Lundi et mardi dernier a eu lieu un événement à Alger au tour des jeunes pousses algériennes. Il s’agissait plus exactement d’étudier le mode de financement que peuvent bénéficier les start-up en Algérie.

Durant celui-ci, de nombreux intervenants étaient au rendez-vous dont la banque nationale algérienne (BNA), le crédit populaire algérien (CPA) et la banque de développement local (BDL). S’ajoutent à la liste des sociétés de financement.

A cette occasion, le Directeur de l’Agence Nationale de la gestion des microcrédits a annoncé que le but premier de son organisme était d’accompagner et d’aider le financement des jeunes porteurs de projets pour créer leur start-up. A ce titre, deux types de dispositions ont été annoncés. 

Start-up Algérie : le financement exclusif de l’ANGEM 

L’ANGEM dans une première option, propose l’octroie de microcrédits non rémunérés (sans intérêt). Ce type financement intervient à l’achat à l’occasion de l’achat des matières premières nécessaires à la réalisation des activités de la jeune pousse.

Cette formule pose un seuil de financement à hauteur de 100.000 DA. Les startups implantées dans les Wilayas du sud quant à elles peuvent bénéficier d’un prêt allant jusqu’à 250.000 DA. 

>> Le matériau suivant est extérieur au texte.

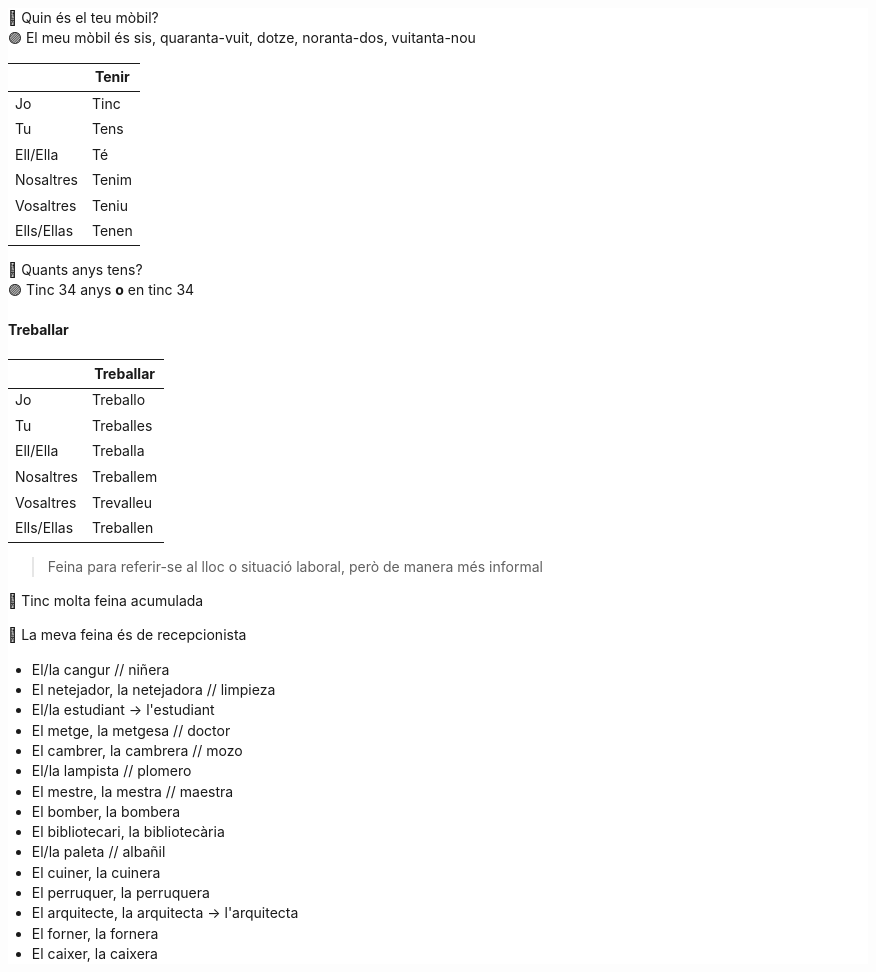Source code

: 🔵 Quin és el teu mòbil?\
🟣 El meu mòbil és sis, quaranta-vuit, dotze, noranta-dos, vuitanta-nou

|           |  Tenir|
|-----------|-------|
| Jo        |   Tinc |
| Tu        |   Tens |
| Ell/Ella  |   Té  |
| Nosaltres |   Tenim |
| Vosaltres |   Teniu |
| Ells/Ellas|   Tenen |

🔵 Quants anys tens?\
🟣 Tinc 34 anys **o** en tinc 34

#### Treballar

|           |  Treballar|
|-----------|-------|
| Jo        |   Treballo |
| Tu        |   Treballes |
| Ell/Ella  |   Treballa  |
| Nosaltres |   Treballem |
| Vosaltres |   Trevalleu |
| Ells/Ellas|   Treballen |

> Feina para referir-se al lloc o situació laboral, però de manera més informal

🔵 Tinc molta feina acumulada

🔵 La meva feina és de recepcionista

- El/la cangur                      // niñera
- El netejador, la netejadora       // limpieza
- El/la estudiant -> l'estudiant
- El metge, la metgesa              // doctor
- El cambrer, la cambrera           // mozo
- El/la lampista                    // plomero
- El mestre, la mestra              // maestra
- El bomber, la bombera
- El bibliotecari, la bibliotecària
- El/la paleta                      // albañil
- El cuiner, la cuinera
- El perruquer, la perruquera
- El arquitecte, la arquitecta -> l'arquitecta
- El forner, la fornera
- El caixer, la caixera
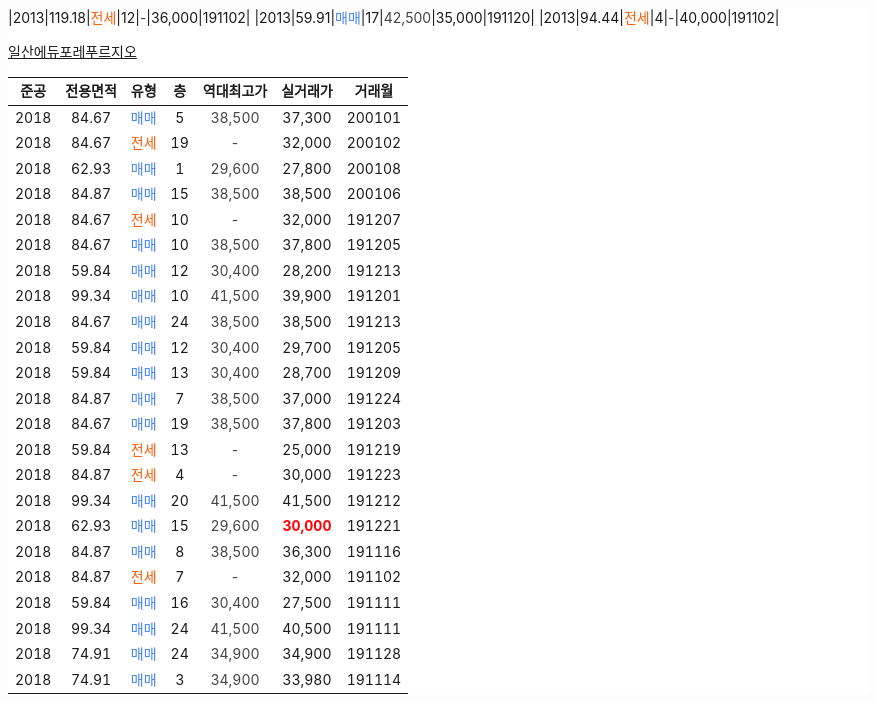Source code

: |2013|119.18|<span style="color:#ff5a00">전세</span>|12|<span style="color:#444444">-</span>|36,000|191102|
|2013|59.91|<span style="color:#4285f3">매매</span>|17|<span style="color:#444444">42,500</span>|35,000|191120|
|2013|94.44|<span style="color:#ff5a00">전세</span>|4|<span style="color:#444444">-</span>|40,000|191102|


<script async src="//pagead2.googlesyndication.com/pagead/js/adsbygoogle.js"></script>

<ins class="adsbygoogle"
     style="display:block"
     data-ad-client="ca-pub-2446590836940007"
     data-ad-slot="1659523306"
     data-ad-format="auto"
     data-full-width-responsive="true"></ins>
<script>
(adsbygoogle = window.adsbygoogle || []).push({});
</script>


[일산에듀포레푸르지오](https://search.naver.com/search.naver?query=%EA%B2%BD%EA%B8%B0%EB%8F%84+%EA%B3%A0%EC%96%91%EC%8B%9C+%EC%9D%BC%EC%82%B0%EC%84%9C%EA%B5%AC+%ED%83%84%ED%98%84%EB%8F%99+%EC%9D%BC%EC%82%B0%EC%97%90%EB%93%80%ED%8F%AC%EB%A0%88%ED%91%B8%EB%A5%B4%EC%A7%80%EC%98%A4)

|준공|전용면적|유형|층|역대최고가|실거래가|거래월|
|:---:|:---:|:---:|:---:|:---:|:---:|:---:|
|2018|84.67|<span style="color:#4285f3">매매</span>|5|<span style="color:#444444">38,500</span>|37,300|200101|
|2018|84.67|<span style="color:#ff5a00">전세</span>|19|<span style="color:#444444">-</span>|32,000|200102|
|2018|62.93|<span style="color:#4285f3">매매</span>|1|<span style="color:#444444">29,600</span>|27,800|200108|
|2018|84.87|<span style="color:#4285f3">매매</span>|15|<span style="color:#444444">38,500</span>|38,500|200106|
|2018|84.67|<span style="color:#ff5a00">전세</span>|10|<span style="color:#444444">-</span>|32,000|191207|
|2018|84.67|<span style="color:#4285f3">매매</span>|10|<span style="color:#444444">38,500</span>|37,800|191205|
|2018|59.84|<span style="color:#4285f3">매매</span>|12|<span style="color:#444444">30,400</span>|28,200|191213|
|2018|99.34|<span style="color:#4285f3">매매</span>|10|<span style="color:#444444">41,500</span>|39,900|191201|
|2018|84.67|<span style="color:#4285f3">매매</span>|24|<span style="color:#444444">38,500</span>|38,500|191213|
|2018|59.84|<span style="color:#4285f3">매매</span>|12|<span style="color:#444444">30,400</span>|29,700|191205|
|2018|59.84|<span style="color:#4285f3">매매</span>|13|<span style="color:#444444">30,400</span>|28,700|191209|
|2018|84.87|<span style="color:#4285f3">매매</span>|7|<span style="color:#444444">38,500</span>|37,000|191224|
|2018|84.67|<span style="color:#4285f3">매매</span>|19|<span style="color:#444444">38,500</span>|37,800|191203|
|2018|59.84|<span style="color:#ff5a00">전세</span>|13|<span style="color:#444444">-</span>|25,000|191219|
|2018|84.87|<span style="color:#ff5a00">전세</span>|4|<span style="color:#444444">-</span>|30,000|191223|
|2018|99.34|<span style="color:#4285f3">매매</span>|20|<span style="color:#444444">41,500</span>|41,500|191212|
|2018|62.93|<span style="color:#4285f3">매매</span>|15|<span style="color:#444444">29,600</span>|<b><span style="color:#ff0000">30,000</span></b>|191221|
|2018|84.87|<span style="color:#4285f3">매매</span>|8|<span style="color:#444444">38,500</span>|36,300|191116|
|2018|84.87|<span style="color:#ff5a00">전세</span>|7|<span style="color:#444444">-</span>|32,000|191102|
|2018|59.84|<span style="color:#4285f3">매매</span>|16|<span style="color:#444444">30,400</span>|27,500|191111|
|2018|99.34|<span style="color:#4285f3">매매</span>|24|<span style="color:#444444">41,500</span>|40,500|191111|
|2018|74.91|<span style="color:#4285f3">매매</span>|24|<span style="color:#444444">34,900</span>|34,900|191128|
|2018|74.91|<span style="color:#4285f3">매매</span>|3|<span style="color:#444444">34,900</span>|33,980|191114|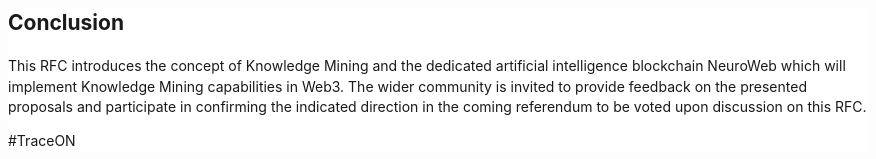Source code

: 
## Conclusion

This RFC introduces the concept of Knowledge Mining and the dedicated artificial intelligence blockchain NeuroWeb which will implement Knowledge Mining capabilities in Web3. The wider community is invited to provide feedback on the presented proposals and participate in confirming the indicated direction in the coming referendum to be voted upon discussion on this RFC.

#TraceON
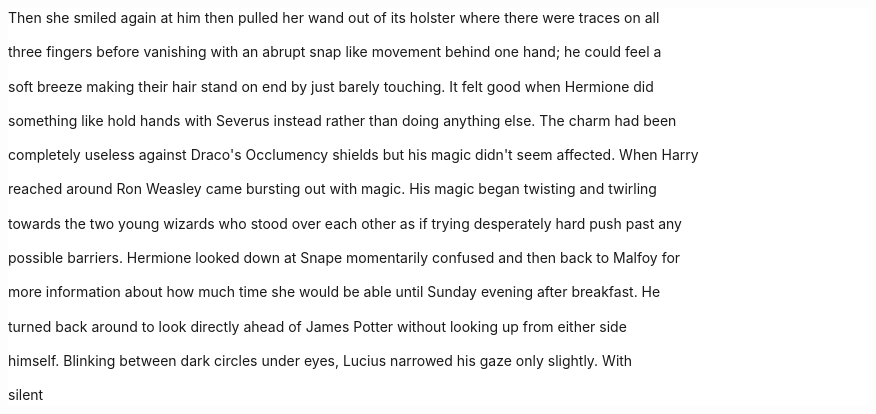 Then she smiled again at him then pulled her wand out of its holster where there were traces on all

three fingers before vanishing with an abrupt snap like movement behind one hand; he could feel a

soft breeze making their hair stand on end by just barely touching. It felt good when Hermione did

something like hold hands with Severus instead rather than doing anything else. The charm had been

completely useless against Draco's Occlumency shields but his magic didn't seem affected. When Harry

reached around Ron Weasley came bursting out with magic. His magic began twisting and twirling

towards the two young wizards who stood over each other as if trying desperately hard push past any

possible barriers. Hermione looked down at Snape momentarily confused and then back to Malfoy for

more information about how much time she would be able until Sunday evening after breakfast. He

turned back around to look directly ahead of James Potter without looking up from either side

himself. Blinking between dark circles under eyes, Lucius narrowed his gaze only slightly. With

silent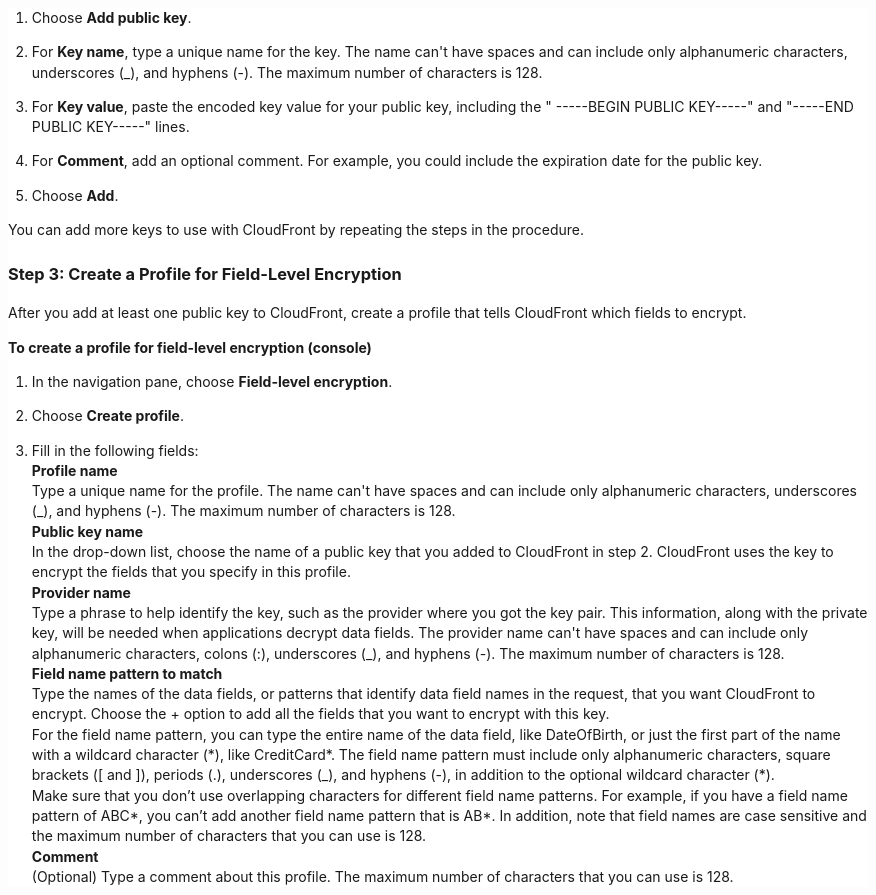 1. Choose **Add public key**\.

1. For **Key name**, type a unique name for the key\. The name can't have spaces and can include only alphanumeric characters, underscores \(\_\), and hyphens \(\-\)\. The maximum number of characters is 128\.

1. For **Key value**, paste the encoded key value for your public key, including the " \-\-\-\-\-BEGIN PUBLIC KEY\-\-\-\-\-" and "\-\-\-\-\-END PUBLIC KEY\-\-\-\-\-" lines\.

1. For **Comment**, add an optional comment\. For example, you could include the expiration date for the public key\.

1. Choose **Add**\.

You can add more keys to use with CloudFront by repeating the steps in the procedure\.

### Step 3: Create a Profile for Field\-Level Encryption<a name="field-level-encryption-setting-up-step3"></a>

After you add at least one public key to CloudFront, create a profile that tells CloudFront which fields to encrypt\.<a name="field-level-encryption-setting-up-step3-procedure"></a>

**To create a profile for field\-level encryption \(console\)**

1. In the navigation pane, choose **Field\-level encryption**\.

1. Choose **Create profile**\.

1. Fill in the following fields:  
**Profile name**  
Type a unique name for the profile\. The name can't have spaces and can include only alphanumeric characters, underscores \(\_\), and hyphens \(\-\)\. The maximum number of characters is 128\.  
**Public key name**  
In the drop\-down list, choose the name of a public key that you added to CloudFront in step 2\. CloudFront uses the key to encrypt the fields that you specify in this profile\.  
**Provider name**  
Type a phrase to help identify the key, such as the provider where you got the key pair\. This information, along with the private key, will be needed when applications decrypt data fields\. The provider name can't have spaces and can include only alphanumeric characters, colons \(:\), underscores \(\_\), and hyphens \(\-\)\. The maximum number of characters is 128\.  
**Field name pattern to match**  
Type the names of the data fields, or patterns that identify data field names in the request, that you want CloudFront to encrypt\. Choose the \+ option to add all the fields that you want to encrypt with this key\.  
For the field name pattern, you can type the entire name of the data field, like DateOfBirth, or just the first part of the name with a wildcard character \(\*\), like CreditCard\*\. The field name pattern must include only alphanumeric characters, square brackets \(\[ and \]\), periods \(\.\), underscores \(\_\), and hyphens \(\-\), in addition to the optional wildcard character \(\*\)\.  
Make sure that you don’t use overlapping characters for different field name patterns\. For example, if you have a field name pattern of ABC\*, you can’t add another field name pattern that is AB\*\. In addition, note that field names are case sensitive and the maximum number of characters that you can use is 128\.  
**Comment**  
\(Optional\) Type a comment about this profile\. The maximum number of characters that you can use is 128\.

Le concours de financement des banques publiques : 

L’ANGEM est partenaire de plusieurs banques publiques. Dans cette seconde formule, il s’agira de financer l’achat des matériels nécessaires au lancement des activités de la start-up. Dans ce contexte, la banque publique partenaire et l’ANGEM sont conjointement concernés par le versement des fonds d’investissement.

Naturellement, cette force de financement permet d’octroyer jusqu’à 1.000.000 DA. Néanmoins, il convient de préciser qu’il s’agit d’un crédit bonifié à 100%.